JEFFERSON CITY – The Advisory Committee on Civil Rules' decision late last month that it will study third-party litigation funding in civil lawsuits and the potential need for a disclosure requirement may not be getting to the root of problem, a Missouri-based tort reform advocate said.
"Transparency when there are third party interests in the litigation is always a good practice," Missouri Civil Justice Reform Coalition Executive Director Richard AuBuchon said. "However, by the time these agreements for funding are in place, they have already done the harm to the individual by taking away any real chance of recovery, made the case more difficult for the lawyers to reach settlement and driven up costs for all involved."
The harm caused by third-party litigation funding, in which third parties such as hedge funds "invest" in litigation in exchange for a percentage of a resulting settlement or judgment, is especially hard on the most vulnerable of litigators, AuBuchon said.
"It is a practice extending further misery to those who may be more vulnerable than others and should be regulated or banned outright," he said.
Third-party litigation funding is a "global industry" in which about $100 billion is made available to fund litigation, according to the U.S. Chamber Institute for Legal Reform.

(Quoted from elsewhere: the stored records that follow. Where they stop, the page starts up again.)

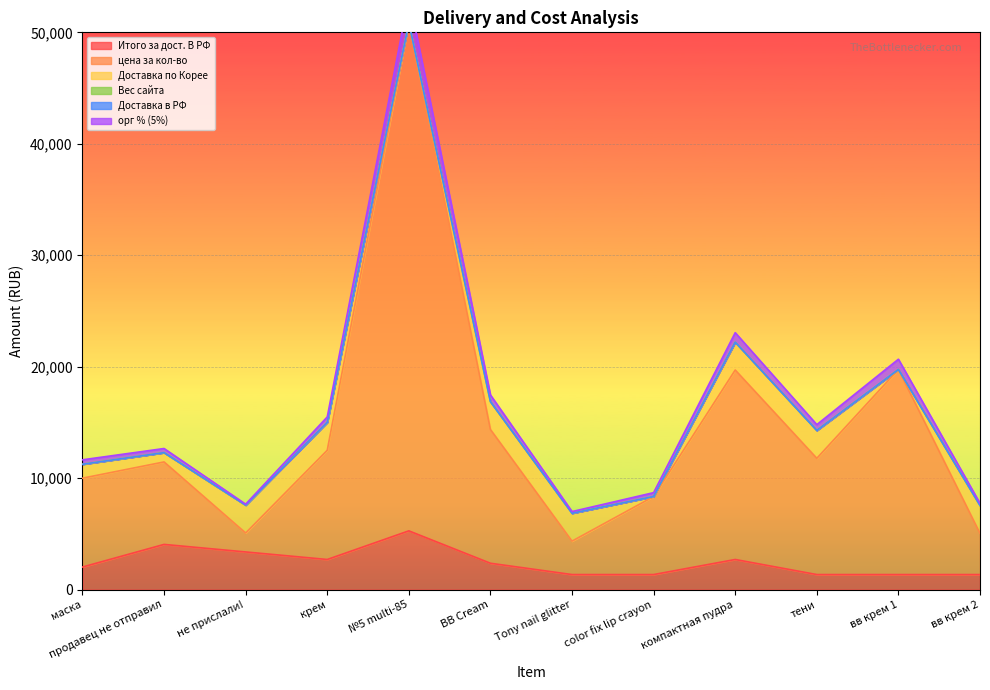

What is the average value of the цена за кол-во series?

14439.2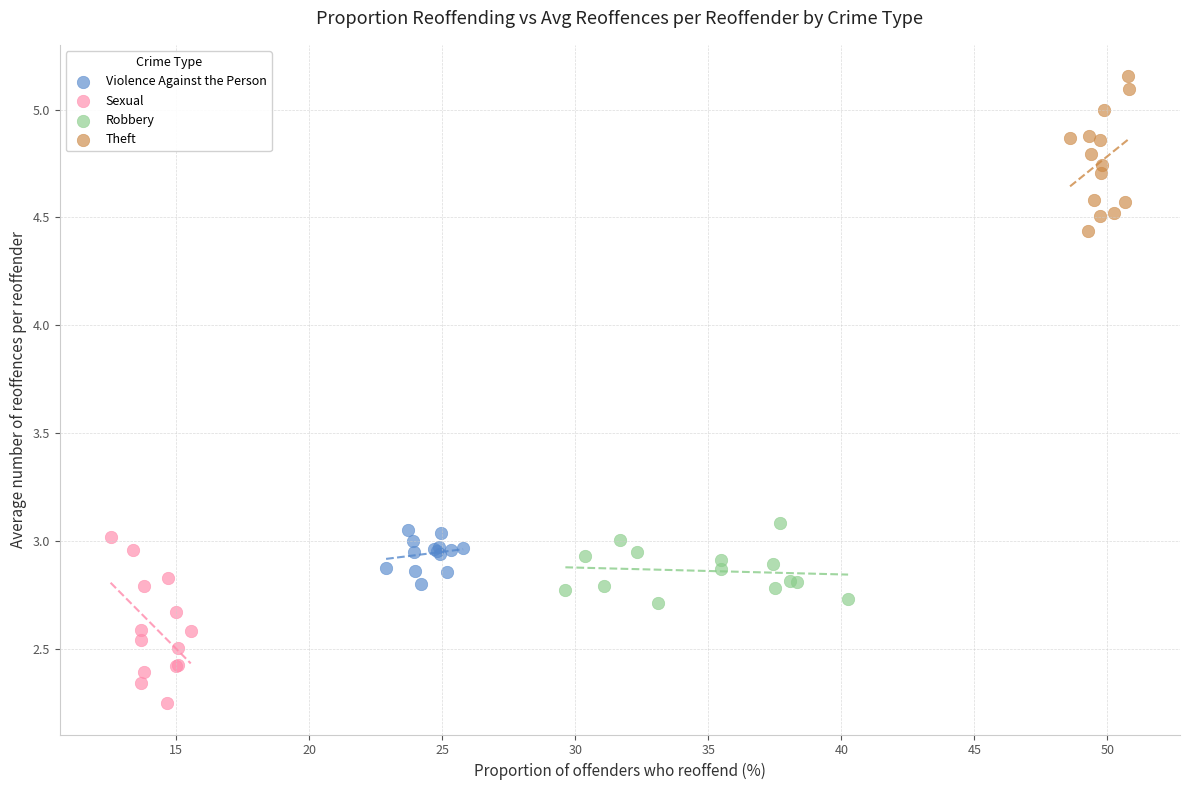

Which series reaches the maximum Y coordinate?

Theft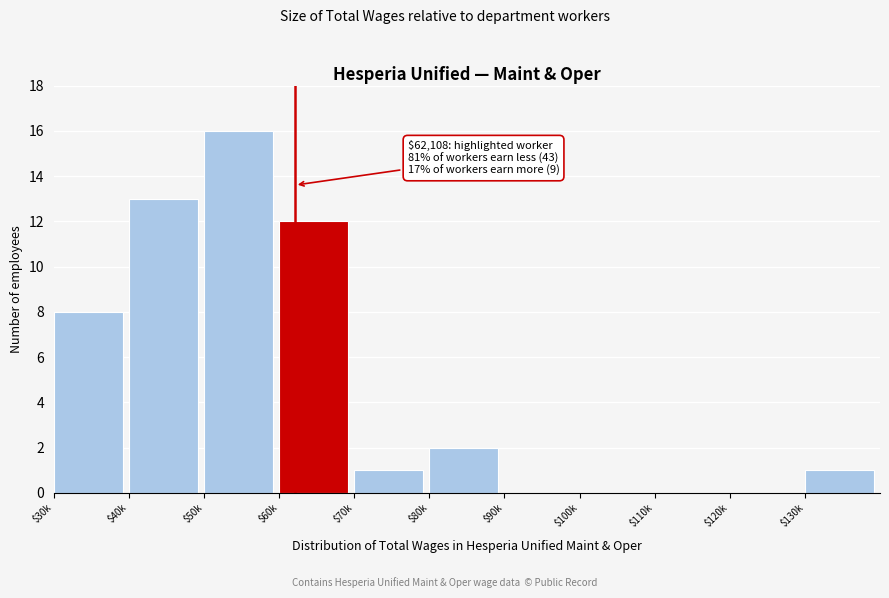

What value does the data have at $60k?

12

"The practice, while lucrative for those betting on cases, increases the probability that meritless claims will be brought, inserts questions about who is actually controlling the litigation other than the plaintiff and defendant, and makes settling lawsuits far more difficult and expensive," the ILR says on its website. "Even the funders admit they deliberately complicate litigation."
The Advisory Committee on Civil Rules for the U.S. courts announcement about its study of the effects of third-party litigation funding in civil litigation and whether disclosure requirements are needed was released in last October.
The committee already knows that third-party litigation funding litigation funding "is growing by leaps and bounds,” 48 insurance, business and tort reform advocacy groups said in a letter to the U.S. Courts' Committee on Rules of Practice and Procedure in early October.
Despite that growth, "very few MDL transferee judges presently report that they are aware of third-party litigation funding in the proceedings before them," the letter said.
"Disclosure is the only way that courts, parties and the committee will learn who is in the courtroom and understand the issues that are raised by their presence," the letter said. "The funders' fear of revealing privileged information should be handled just like it is for everyone else: redact it and ask for a protective order."
Even that won't be enough, AuBuchon said.
"Transparency and disclosure won't address the usury that is being perpetrated at the expense of people who are seeking redress in the courts," he said.
Editor's note: The St. Louis Record is owned by the U.S. Chamber Institute for Legal Reform.